IgorPartola 8 hours ago | parent [-]

This is the key. The real issue is that you don’t need superhuman intelligence in a phone AI assistant. You don’t need it most of the time in fact. Current SOTA models do a decent job of approximating college grad level human intelligence let’s say 85% of the time which is helpful and cool but clearly could be better. But the pace at which the models are getting smart is accelerating AND they are getting more energy efficient and memory efficient. So if something like DeepSeek is roughly 2 years behind SOTA models from Google and others who have SOTA models then in 2030 you can expect 2028 level performance out open models. There will come a time when a model capable of college grad level intelligence 99.999% of the time will be able to run on a $300 device. If you are Apple you do not need to lead the charge on a SOTA model, you can just wait until one is available for much cheaper. Your product is the devices and services consumers buy. If you are OpenAI you have no other products. You must become THE AI to have in an industry that will in the next few years become dominated by open models that are good enough or to close up shop or come up with another product that has more of a moat.

ipaddr 8 hours ago | parent [-]

"pace at which the models are getting smart is accelerating". The pace is decelerating.

slwvx 6 hours ago | parent | next [-]

My impression is that solar (and maybe wind?) energy have benefited from learning-by-doing [1][2] that has resulted in lower costs and/or improved performance each year. It seems reasonable to me that a similar process will apply to AI (at least in the long run). The rate of learning could be seen as a "pace" of improvement. I'm curious, do you have a reference for the deceleration of pace that you refer to?

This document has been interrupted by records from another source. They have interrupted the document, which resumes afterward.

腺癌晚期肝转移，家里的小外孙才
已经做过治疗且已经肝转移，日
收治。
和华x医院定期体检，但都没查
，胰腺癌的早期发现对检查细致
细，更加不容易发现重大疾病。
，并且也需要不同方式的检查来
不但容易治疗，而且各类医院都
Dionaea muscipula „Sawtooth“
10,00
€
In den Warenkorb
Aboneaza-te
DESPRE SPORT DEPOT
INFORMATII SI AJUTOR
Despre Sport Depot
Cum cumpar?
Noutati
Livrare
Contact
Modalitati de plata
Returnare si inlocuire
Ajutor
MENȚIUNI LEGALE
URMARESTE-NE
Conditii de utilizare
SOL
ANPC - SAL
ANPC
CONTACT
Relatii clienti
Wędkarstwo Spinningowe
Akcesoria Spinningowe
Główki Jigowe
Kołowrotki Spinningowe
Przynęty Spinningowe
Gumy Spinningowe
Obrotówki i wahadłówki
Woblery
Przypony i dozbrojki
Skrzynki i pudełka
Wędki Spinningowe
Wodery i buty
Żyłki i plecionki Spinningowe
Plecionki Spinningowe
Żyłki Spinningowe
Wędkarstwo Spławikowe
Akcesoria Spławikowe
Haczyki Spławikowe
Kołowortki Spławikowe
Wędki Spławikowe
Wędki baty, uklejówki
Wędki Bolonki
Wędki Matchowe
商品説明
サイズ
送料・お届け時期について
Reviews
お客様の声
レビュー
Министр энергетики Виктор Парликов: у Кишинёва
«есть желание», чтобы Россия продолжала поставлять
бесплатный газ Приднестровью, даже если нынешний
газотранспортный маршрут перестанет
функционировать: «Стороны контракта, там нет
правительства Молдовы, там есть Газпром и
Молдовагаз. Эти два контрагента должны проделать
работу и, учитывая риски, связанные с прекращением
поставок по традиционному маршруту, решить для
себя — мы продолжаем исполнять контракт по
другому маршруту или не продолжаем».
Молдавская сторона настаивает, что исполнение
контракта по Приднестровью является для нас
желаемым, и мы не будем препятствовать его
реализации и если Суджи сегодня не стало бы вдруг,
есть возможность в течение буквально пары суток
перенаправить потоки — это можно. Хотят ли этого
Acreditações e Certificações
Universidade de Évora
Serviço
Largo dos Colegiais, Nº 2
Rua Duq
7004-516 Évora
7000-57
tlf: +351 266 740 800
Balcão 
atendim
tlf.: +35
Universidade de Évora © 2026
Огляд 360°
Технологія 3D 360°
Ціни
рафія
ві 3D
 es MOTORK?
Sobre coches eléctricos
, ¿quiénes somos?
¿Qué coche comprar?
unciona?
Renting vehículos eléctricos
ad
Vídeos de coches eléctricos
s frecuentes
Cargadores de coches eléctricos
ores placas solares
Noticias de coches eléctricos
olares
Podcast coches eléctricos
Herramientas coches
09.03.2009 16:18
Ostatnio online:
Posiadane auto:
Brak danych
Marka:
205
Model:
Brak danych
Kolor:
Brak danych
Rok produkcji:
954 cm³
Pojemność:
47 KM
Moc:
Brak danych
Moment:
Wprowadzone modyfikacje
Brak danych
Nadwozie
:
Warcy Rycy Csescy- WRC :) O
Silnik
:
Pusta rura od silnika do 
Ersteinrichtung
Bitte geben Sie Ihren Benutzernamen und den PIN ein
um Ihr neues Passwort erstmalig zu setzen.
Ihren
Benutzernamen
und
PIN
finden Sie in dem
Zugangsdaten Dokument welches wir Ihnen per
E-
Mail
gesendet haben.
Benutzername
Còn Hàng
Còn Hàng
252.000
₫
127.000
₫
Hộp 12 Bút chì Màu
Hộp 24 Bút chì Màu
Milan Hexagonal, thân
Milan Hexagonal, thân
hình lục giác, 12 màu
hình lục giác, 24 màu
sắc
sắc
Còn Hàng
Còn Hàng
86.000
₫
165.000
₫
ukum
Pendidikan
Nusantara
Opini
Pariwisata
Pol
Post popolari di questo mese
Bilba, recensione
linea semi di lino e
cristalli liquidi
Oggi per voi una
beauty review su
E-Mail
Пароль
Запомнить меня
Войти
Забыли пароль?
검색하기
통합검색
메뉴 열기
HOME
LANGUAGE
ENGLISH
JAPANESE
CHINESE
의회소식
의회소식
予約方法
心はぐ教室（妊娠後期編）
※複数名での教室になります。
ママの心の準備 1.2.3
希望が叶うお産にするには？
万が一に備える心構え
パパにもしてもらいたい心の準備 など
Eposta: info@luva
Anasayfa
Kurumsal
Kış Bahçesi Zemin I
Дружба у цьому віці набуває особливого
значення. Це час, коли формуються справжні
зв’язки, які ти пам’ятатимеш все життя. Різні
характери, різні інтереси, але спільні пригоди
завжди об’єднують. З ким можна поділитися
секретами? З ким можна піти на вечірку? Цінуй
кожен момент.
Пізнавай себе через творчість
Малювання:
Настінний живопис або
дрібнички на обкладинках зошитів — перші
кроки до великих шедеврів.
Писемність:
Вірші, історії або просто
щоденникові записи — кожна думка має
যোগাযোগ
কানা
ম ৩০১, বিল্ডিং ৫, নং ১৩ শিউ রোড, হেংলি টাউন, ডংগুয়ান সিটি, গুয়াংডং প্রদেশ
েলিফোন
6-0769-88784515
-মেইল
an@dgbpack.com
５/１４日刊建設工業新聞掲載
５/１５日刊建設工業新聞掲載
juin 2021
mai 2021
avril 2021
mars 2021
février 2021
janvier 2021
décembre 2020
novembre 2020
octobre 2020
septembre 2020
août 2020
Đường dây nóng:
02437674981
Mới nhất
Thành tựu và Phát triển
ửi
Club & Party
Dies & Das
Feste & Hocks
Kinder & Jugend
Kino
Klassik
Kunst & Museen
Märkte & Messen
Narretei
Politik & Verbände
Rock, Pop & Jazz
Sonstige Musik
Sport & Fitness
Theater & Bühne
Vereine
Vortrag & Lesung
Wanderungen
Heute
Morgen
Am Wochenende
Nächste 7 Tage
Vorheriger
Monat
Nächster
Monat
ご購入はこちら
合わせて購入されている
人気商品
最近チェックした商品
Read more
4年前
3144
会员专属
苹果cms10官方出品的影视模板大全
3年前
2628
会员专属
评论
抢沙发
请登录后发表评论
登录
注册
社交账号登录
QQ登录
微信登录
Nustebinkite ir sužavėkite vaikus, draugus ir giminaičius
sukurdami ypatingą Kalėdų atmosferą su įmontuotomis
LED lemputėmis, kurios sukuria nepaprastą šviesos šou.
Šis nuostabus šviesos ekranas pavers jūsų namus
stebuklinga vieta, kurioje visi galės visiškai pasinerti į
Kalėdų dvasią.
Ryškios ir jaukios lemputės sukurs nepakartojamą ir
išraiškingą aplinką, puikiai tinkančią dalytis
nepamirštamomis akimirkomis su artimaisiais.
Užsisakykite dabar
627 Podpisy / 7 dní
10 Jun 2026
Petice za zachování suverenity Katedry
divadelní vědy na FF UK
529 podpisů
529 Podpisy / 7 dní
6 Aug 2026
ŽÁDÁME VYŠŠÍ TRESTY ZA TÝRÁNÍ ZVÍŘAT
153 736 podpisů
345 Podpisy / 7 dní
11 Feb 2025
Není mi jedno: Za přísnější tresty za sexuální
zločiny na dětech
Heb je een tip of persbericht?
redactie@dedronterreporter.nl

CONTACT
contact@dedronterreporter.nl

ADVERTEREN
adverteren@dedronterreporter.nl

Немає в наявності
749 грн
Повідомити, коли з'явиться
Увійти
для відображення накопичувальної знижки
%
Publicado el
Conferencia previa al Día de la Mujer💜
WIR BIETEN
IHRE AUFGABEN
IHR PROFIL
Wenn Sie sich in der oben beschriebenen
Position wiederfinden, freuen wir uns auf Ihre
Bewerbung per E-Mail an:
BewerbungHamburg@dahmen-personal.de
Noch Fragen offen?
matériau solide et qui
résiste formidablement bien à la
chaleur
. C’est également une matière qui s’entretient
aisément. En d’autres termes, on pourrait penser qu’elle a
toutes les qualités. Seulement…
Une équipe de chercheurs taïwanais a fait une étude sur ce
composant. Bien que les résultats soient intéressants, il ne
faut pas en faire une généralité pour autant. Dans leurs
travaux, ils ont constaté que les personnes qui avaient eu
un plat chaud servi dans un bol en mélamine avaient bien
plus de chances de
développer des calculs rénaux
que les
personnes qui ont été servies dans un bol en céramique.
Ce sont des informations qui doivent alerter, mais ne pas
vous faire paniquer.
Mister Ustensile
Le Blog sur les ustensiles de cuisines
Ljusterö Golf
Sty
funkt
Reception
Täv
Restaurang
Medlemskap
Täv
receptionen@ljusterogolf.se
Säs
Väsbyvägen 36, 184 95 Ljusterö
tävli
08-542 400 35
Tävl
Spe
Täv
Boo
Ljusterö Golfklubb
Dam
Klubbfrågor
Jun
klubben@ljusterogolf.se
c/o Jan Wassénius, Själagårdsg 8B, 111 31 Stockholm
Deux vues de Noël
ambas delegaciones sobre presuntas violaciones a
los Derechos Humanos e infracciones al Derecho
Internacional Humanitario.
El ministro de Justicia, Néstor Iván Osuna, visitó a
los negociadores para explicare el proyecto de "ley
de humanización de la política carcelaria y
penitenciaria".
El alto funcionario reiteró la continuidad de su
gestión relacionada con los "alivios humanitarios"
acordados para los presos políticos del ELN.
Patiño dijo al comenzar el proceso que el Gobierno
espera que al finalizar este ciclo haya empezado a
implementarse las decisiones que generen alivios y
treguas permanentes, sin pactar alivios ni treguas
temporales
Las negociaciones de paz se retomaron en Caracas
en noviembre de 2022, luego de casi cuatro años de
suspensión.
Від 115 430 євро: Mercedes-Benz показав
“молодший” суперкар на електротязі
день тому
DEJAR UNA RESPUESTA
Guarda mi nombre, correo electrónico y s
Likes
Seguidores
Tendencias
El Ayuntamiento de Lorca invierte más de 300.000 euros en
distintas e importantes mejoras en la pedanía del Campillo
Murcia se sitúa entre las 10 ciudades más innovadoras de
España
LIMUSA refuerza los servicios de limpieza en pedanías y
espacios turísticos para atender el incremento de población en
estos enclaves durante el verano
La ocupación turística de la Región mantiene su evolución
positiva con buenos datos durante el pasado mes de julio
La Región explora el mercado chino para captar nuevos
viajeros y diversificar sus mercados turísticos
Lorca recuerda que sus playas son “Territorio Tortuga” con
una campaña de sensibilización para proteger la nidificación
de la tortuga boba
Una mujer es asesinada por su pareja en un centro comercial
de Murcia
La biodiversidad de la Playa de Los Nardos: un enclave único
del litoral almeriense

[1] https://emp.lbl.gov/news/new-study-refocuses-learning-curve

[2] https://ourworldindata.org/grapher/solar-pv-prices-vs-cumula...

crazygringo 4 hours ago | parent | prev [-]

I don't think anyone really knows, because there's no objective standard for determining progress.

Lots of benchmarks exist where everyone agrees that higher scores are better, but there's no sense in which going from a score of 400 to 500 is the same progress as going from 600 to 700, or less, or more. They only really have directional validity.

I mean, the scores might correspond to real-world productivity rates in some specific domain, but that just begs the question -- productivity rates on a specific task are not intelligence.